Depuis aussi longtemps que je me souvienne, ma mère aime les garçons.
C’est presque une vérité sacrée chez nous. On le sent dans ses gestes, dans son regard, dans sa façon de parler.
Mais le destin — ou peut-être Dieu — lui a donné des filles.
Et parmi eux, il y a moi.
Moi, l’enfant qu’elle n’a jamais su aimer.
Je ne sais pas exactement quand j’ai réalisé que je n’étais pas celui qu’elle voulait.
C’était peut-être un jour ordinaire, lorsque son rire s’est estompé dès que j’entrais dans la pièce.
C’est peut-être quand elle a dit froidement : « Tu gâches tout. »
Ou peut-être que c’était quand je voyais ses yeux briller de fierté pour mes frères, puis s’affadir lorsqu’ils se tournaient vers moi.
Au fil du temps, le rejet est devenu une habitude.
Le reproche est devenu le langage de notre foyer.
« Tu ne vaux rien. » « Tu finiras prostituée. » « Tu es une honte. »
Ce sont les mots qu’elle répétait jusqu’à ce qu’ils s’enfoncent dans ma peau.
Chaque mot devenait une cicatrice invisible.
J’ai commencé à croire que j’étais vraiment ce qu’elle disait que j’étais : inutile, moche, mauvaise.
Je me suis enfermé dans le silence, mais le silence ne protège pas. Il étouffe.
J’ai donc développé de la colère – une colère profonde et lourde qui brûle et détruit tout à l’intérieur.
Parfois ça m’échappe, parfois je l’avale.
Je me sens piégé dans des émotions que je ne peux plus contrôler.

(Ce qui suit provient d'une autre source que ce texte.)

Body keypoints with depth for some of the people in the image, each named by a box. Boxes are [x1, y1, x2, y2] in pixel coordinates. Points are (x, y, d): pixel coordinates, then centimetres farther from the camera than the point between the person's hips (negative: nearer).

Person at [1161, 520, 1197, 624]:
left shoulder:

Mon père a choisi son camp.
Il me regarde avec le même mépris silencieux, comme si j’étais une erreur à corriger.
Je n’ai jamais trouvé refuge au sein de ma famille.

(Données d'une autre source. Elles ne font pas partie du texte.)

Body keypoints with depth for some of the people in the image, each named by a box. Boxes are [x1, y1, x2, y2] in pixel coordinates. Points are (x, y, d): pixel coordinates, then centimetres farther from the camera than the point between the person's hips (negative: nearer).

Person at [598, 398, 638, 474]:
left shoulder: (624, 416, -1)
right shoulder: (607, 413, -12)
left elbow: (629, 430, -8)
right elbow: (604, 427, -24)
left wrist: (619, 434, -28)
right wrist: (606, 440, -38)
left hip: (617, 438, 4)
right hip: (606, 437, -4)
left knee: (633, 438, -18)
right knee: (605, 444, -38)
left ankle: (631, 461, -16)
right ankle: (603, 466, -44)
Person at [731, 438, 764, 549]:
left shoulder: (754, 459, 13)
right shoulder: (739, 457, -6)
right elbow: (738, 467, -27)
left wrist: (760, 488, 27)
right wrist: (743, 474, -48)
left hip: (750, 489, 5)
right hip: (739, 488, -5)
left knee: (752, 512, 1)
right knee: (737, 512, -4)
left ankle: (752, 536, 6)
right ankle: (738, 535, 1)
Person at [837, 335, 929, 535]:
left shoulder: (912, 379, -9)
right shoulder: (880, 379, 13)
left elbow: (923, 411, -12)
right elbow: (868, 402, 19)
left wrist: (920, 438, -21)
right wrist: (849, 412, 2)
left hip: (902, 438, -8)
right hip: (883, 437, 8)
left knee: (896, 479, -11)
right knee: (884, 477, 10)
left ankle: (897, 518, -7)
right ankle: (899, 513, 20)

J’ai appris à me défendre seule, à pleurer sans faire de bruit, à sourire juste pour cacher la tempête.
La fatigue est devenue mon ombre.
Je me réveille fatigué, je vis fatigué.
Il y a des jours où je ne sais même pas pourquoi je continue à me battre.
Ma mère dit que je ne réussirai jamais, que je ne deviendrai jamais rien.
Parfois je la crois.
D’autres fois, une petite voix murmure que si je suis encore en vie, c’est déjà une sorte de victoire.
Quand quelqu’un essaie de m’aider, elle intervient.
Elle demande pourquoi ils m’aident et pas mes frères.
Elle dit aux autres que ses fils sont beaux, intelligents et courageux.
Et moi ? C’est moi qu’elle présente comme un fardeau.
Je n’écris pas cette histoire par pitié.
Je l’écris parce que j’ai besoin d’extraire ces mots de mon cœur avant qu’ils ne m’étouffent.
Je l’écris parce que quelqu’un a besoin de comprendre ce que c’est que de grandir sans amour.
Parfois, je me demande ce que cela ferait d’entendre, une seule fois, ma mère dire qu’elle est fière de moi —
non pas pour ce que je fais, mais pour qui je suis.
Peut-être qu’alors je saurais enfin ce que signifie être aimé.
Mais elle ne le fera jamais.
Elle continuera à considérer mes frères comme des trésors et moi comme une erreur du destin.
Et pourtant, au fond de nous, quelque chose résiste encore.
Quelque chose refuse de mourir.
C’est une flamme fragile, mais elle est réelle — le désir d’exister autrement, d’aimer même sans avoir été aimé.
Alors j’écris.
J’écris pour survivre.
J’écris parce que ma douleur mérite des mots, pas le silence.
J’écris pour que peut-être, un jour, quelqu’un lise mon histoire et pense :
> « Je n’étais pas aimé non plus. Mais j’ai appris à m’aimer. »
Et ce jour-là, je saurai que ma souffrance n’a pas été vaine.
Parce que cela aura aidé à libérer quelqu’un d’autre.
Parce que ça m’aura appris
Que même sans l’amour d’une mère, on peut encore apprendre à s’aimer soi-même.